WHAT THIS TASK INVOLVES :: Among the lines of the records, find all that carry the word "held" and copy them.

PROVIDED INFORMATION ::
::::::::::

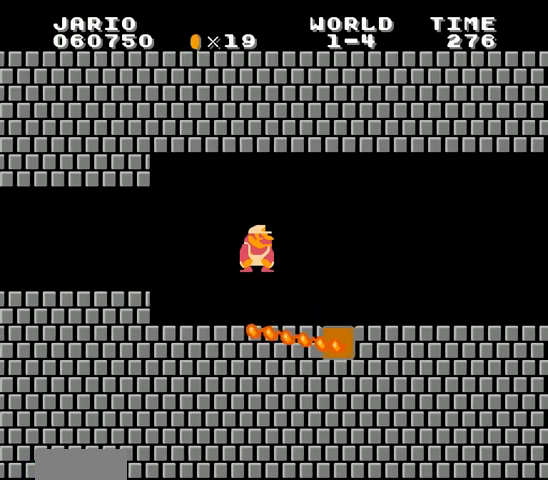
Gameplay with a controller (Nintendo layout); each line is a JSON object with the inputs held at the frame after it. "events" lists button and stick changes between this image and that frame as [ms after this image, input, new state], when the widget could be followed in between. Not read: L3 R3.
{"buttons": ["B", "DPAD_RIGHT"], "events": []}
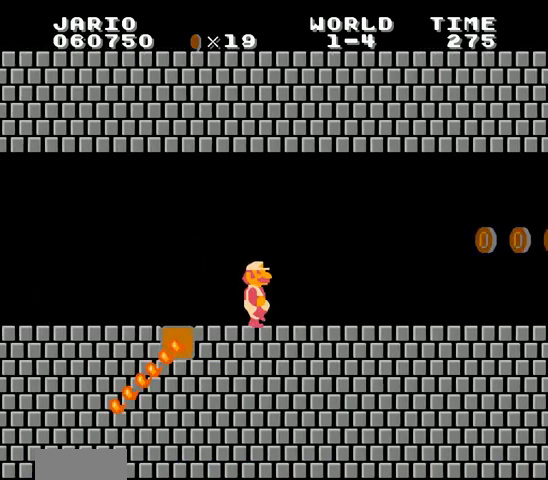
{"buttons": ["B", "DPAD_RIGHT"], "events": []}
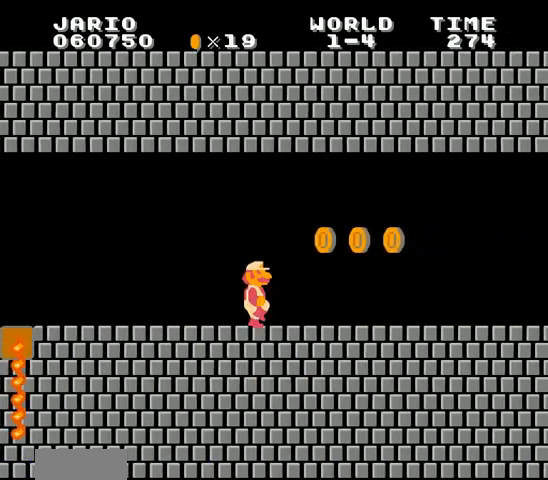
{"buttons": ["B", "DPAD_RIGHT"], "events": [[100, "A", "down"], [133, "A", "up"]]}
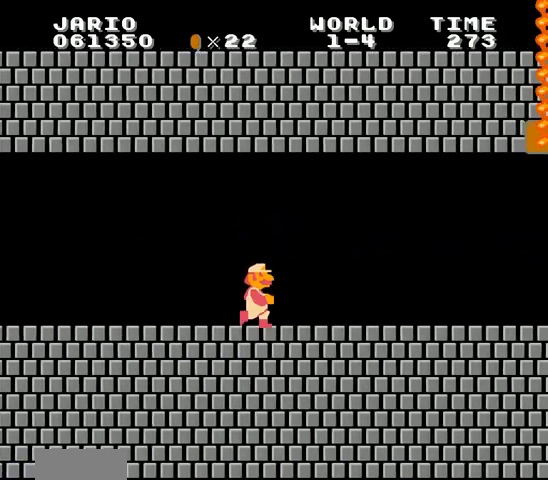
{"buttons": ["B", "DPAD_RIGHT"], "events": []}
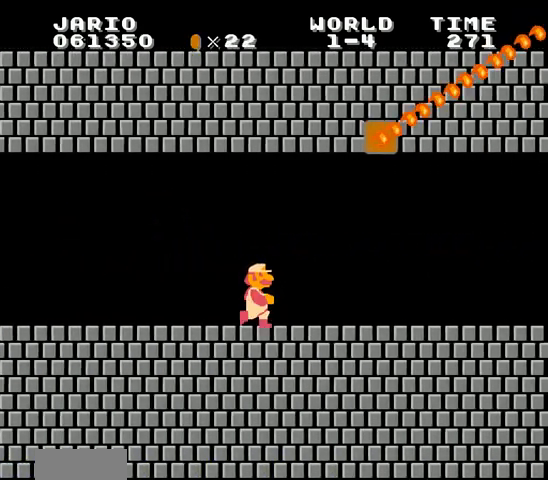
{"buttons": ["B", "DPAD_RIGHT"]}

::::::::::

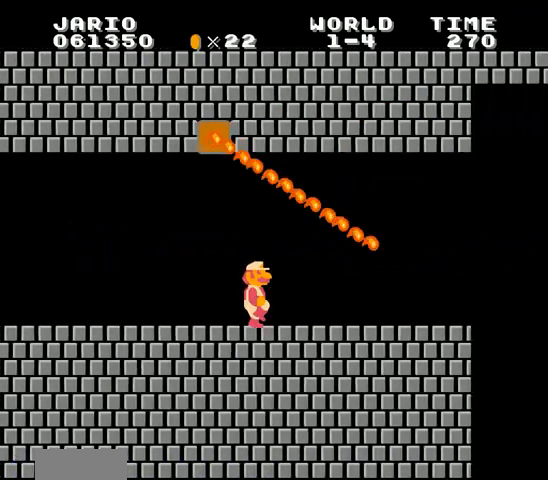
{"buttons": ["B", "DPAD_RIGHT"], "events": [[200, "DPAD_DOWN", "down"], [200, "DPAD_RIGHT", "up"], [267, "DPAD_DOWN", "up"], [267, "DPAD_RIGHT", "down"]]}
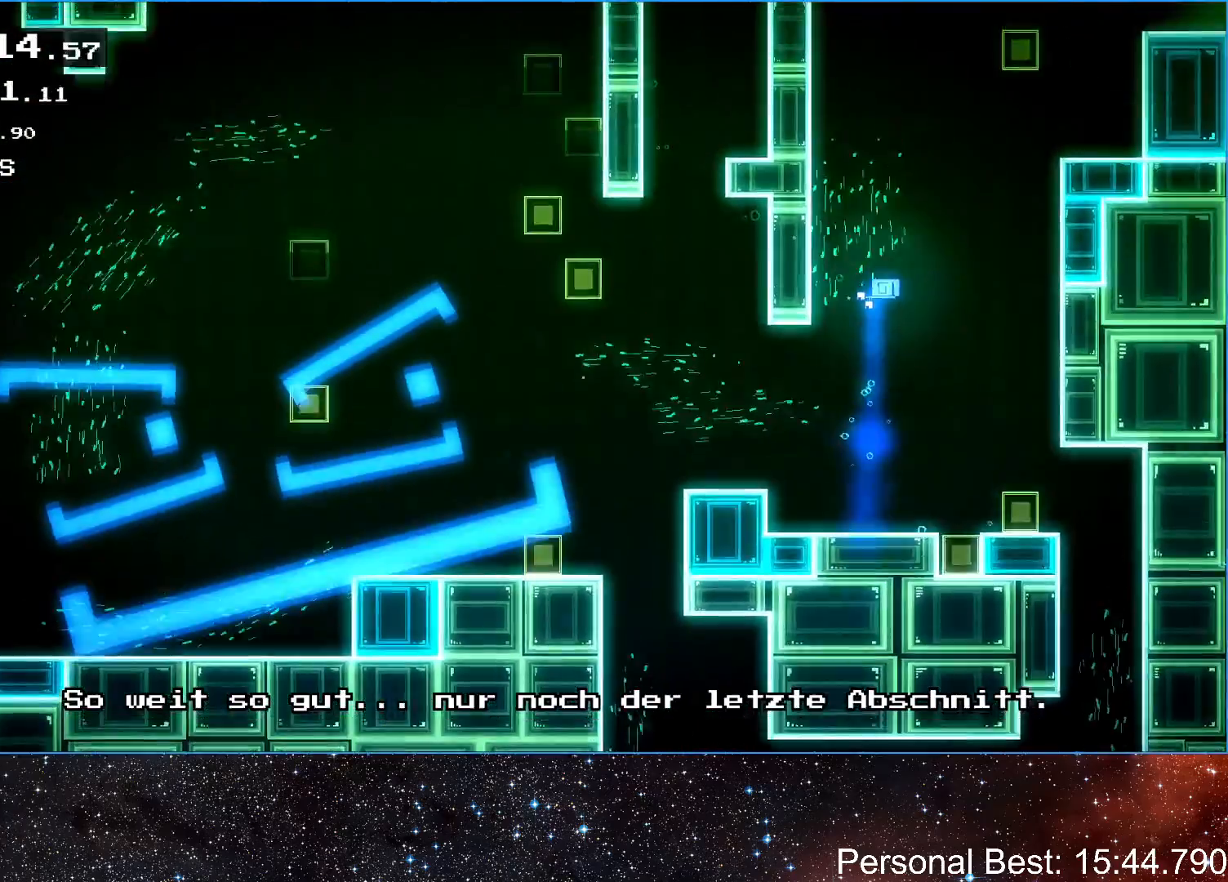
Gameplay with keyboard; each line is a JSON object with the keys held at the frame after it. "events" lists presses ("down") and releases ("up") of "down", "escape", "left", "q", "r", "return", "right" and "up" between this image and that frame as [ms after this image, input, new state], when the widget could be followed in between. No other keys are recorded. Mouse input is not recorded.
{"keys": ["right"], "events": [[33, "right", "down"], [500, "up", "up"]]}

::::::::::

RESULT OF THIS EXERCISE ::
Gameplay with a controller (Nintendo layout); each line is a JSON object with the inputs held at the frame after it. "events" lists button and stick changes between this image and that frame as [ms after this image, input, new state], when the widget could be followed in between. Not read: L3 R3.
Gameplay with keyboard; each line is a JSON object with the keys held at the frame after it. "events" lists presses ("down") and releases ("up") of "down", "escape", "left", "q", "r", "return", "right" and "up" between this image and that frame as [ms after this image, input, new state], when the widget could be followed in between. No other keys are recorded. Mouse input is not recorded.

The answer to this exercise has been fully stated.